The Interim Provisions also provide that the aggregate amount of all non-cash contributions (including contribution in kind in the form of equity interests and other in-kind contributions) by all shareholders to an enterprise (the “Invested Enterprise”) must not exceed 70% of the registered capital of such enterprise. This provision complies with the PRC Company Law on the minimum percentage of cash contributions to a company.

In addition, all equity interests (regardless whether they are state-owned or not) used for capital contribution must be assessed by a qualified asset evaluation company in the PRC. However, the Equity Contributor(s) may still, on the basis of the evaluation result, negotiate with the shareholder(s) of the Invested Enterprise on the value of the concerned equity interests and the corresponding amount of registered capital of the Invested Enterprise to be contributed in the form of equity interests, unless state-owned equity interests are involved in the transaction.

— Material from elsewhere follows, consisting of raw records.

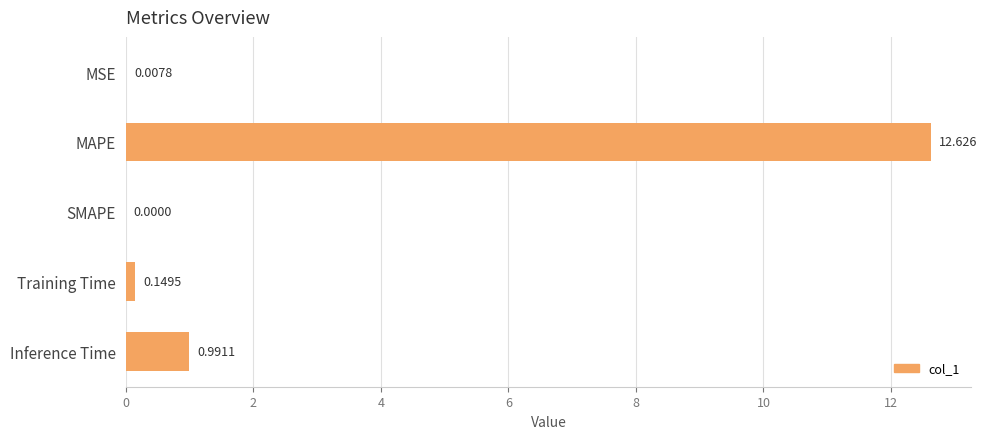

Which label corresponds to the largest value in the chart?

MAPE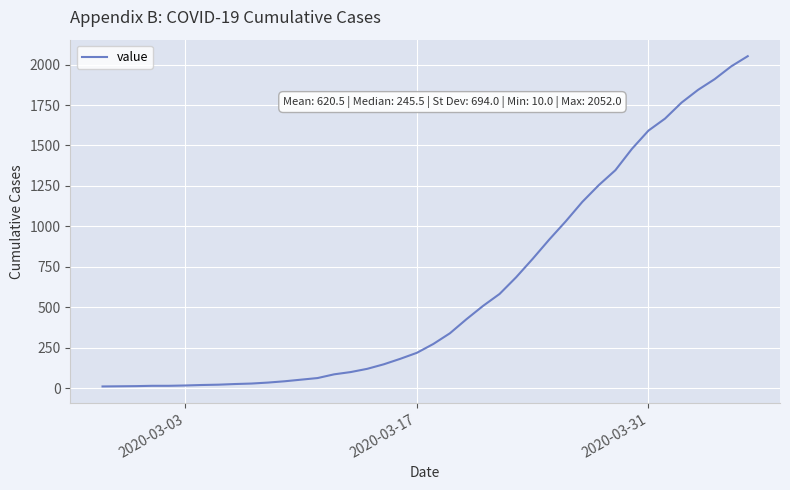

What is the difference between the second highest and minimum values?

1979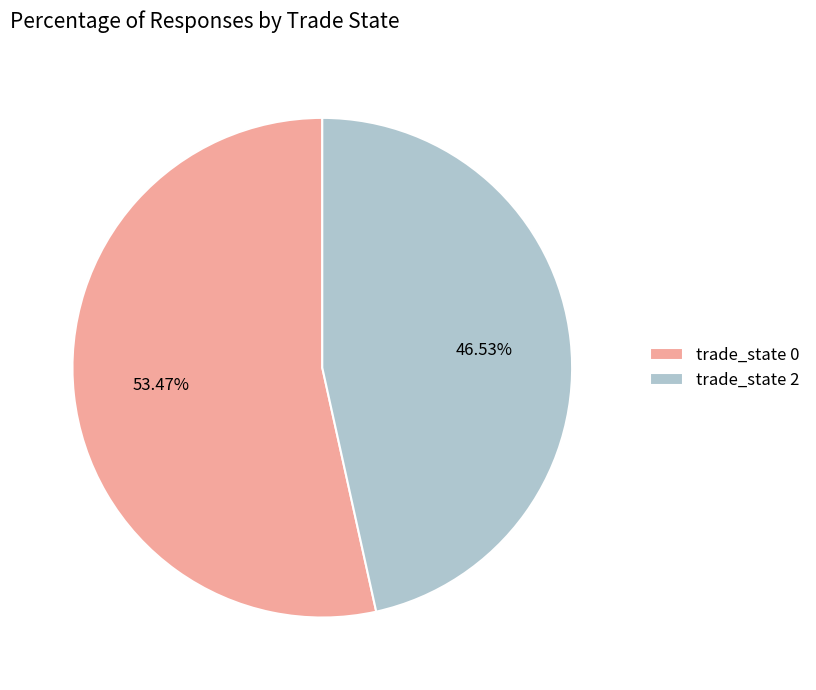

Do trade_state 0 and trade_state 2 together represent more than half of the pie?

Yes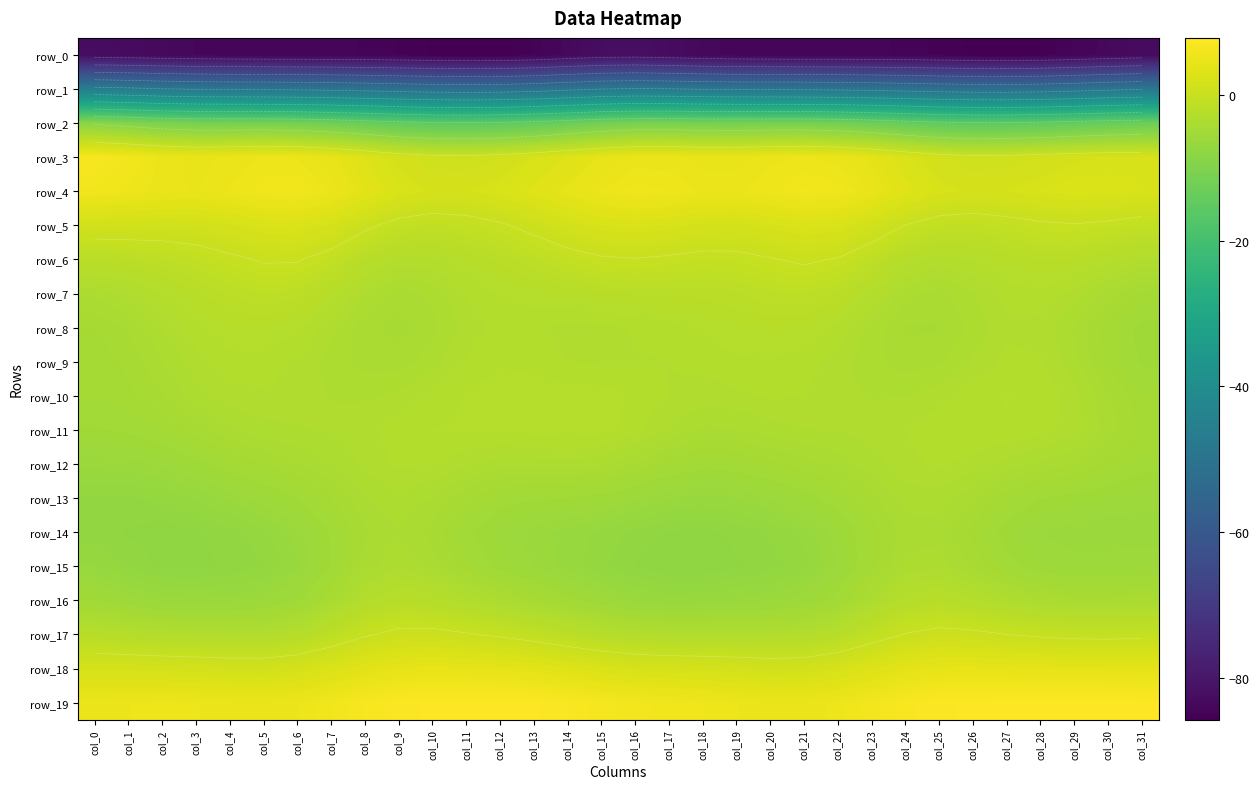

Which category has the lowest value in the row_2 series?

col_11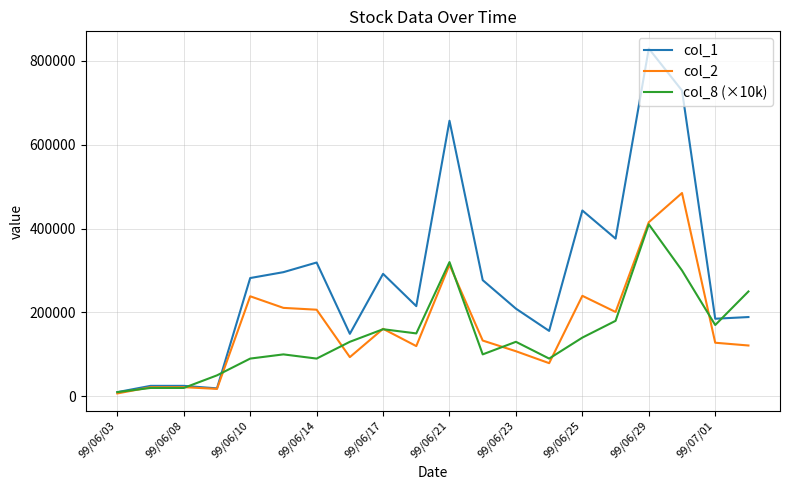

What is the difference between the maximum and second lowest values in the col_8 (×10k) series?

390000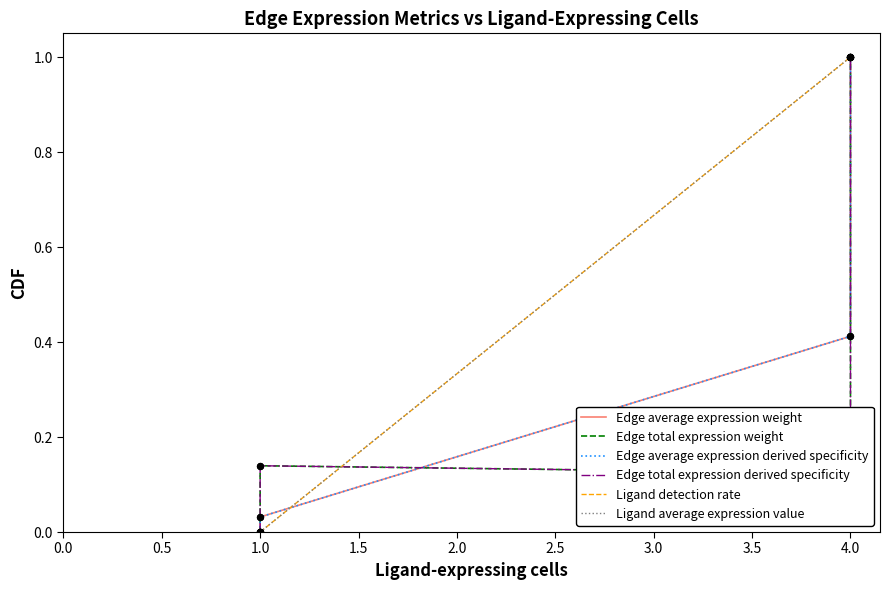

What are all the series names shown in the legend?

Edge average expression weight, Edge total expression weight, Edge average expression derived specificity, Edge total expression derived specificity, Ligand detection rate, Ligand average expression value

  1. The Interim Provisions set out the detailed procedures on approval of capital contribution in kind in the form of equity interests. In general, a preliminary approval from the examination and approval authority (the “COFTEC”) of the Invested Enterprise shall be first obtained. Upon approval the COFTEC will issue a Certificate of Approval of the Invested Enterprise stating that the equity contribution has been not yet made. Then, the Chinese Subsidiary shall go through the relevant approval and registration procedures for a share transfer in order to achieve that the Invested Enterprise becomes its shareholders. On the basis of the revised Business License of the Chinese Subsidiary, the competent COFTEC of the Invested Enterprise will then issue a Certificate of Approval stating that the equity contribution has been made in full.
  2. Pursuant to the Interim Provisions, if the Invested Enterprise is a limited liability company, its total amount of investment shall be determined in accordance with its new registered capital after the capital contribution by equity interests is made. Such provision is different from the Circular Gong Shang Qi Wai Zi (1987) No. 54 issued by the State Administration for Industry and Commerce in 1987, under which the increased total amount of investment shall be calculated standalone on the basis of the increased registered capital.

Under PRC law, an FIE may take out loans from abroad up to the balance between its total amount of investment and registered capital (the “Foreign Debt Quota”) and an FIE in an encouraged industry sector may also import self-used equipment free of customs duty within its total amount of investment (the “Import Tax-free Quota”). However, when determining the Foreign Debt Quota and the Import Tax-free Quota of the Invested Enterprise, the Interim Provisions provide that its total amount of investment corresponding to the registered capital contributed in kind in the form of equity interests shall not be taken into consideration.

  1. There are also certain tax implications under the Interim Provisions which may enable foreign investors to avoid the 10% withholding tax for the gains from the share transfer. For details, please refer to our China Tax Regulation Update of October 2012. 

The Interim Provisions make foreign investment structures more flexible and give opportunities for tax savings. However, the company registration authority, i.e. the Administration for Industry and Commerce, also plays an important role to register the capital contributions in kind in the form of equity interests by foreign investors and FIEs. The Interim Provisions were only issued by the MOC and unfortunately not jointly with the State Administration for Industry and Commerce (the “SAIC”) so it remains to be seen whether the registration authorities will also implement them. It can be expected that the SAIC will issue corresponding rules for registration of equity contribution.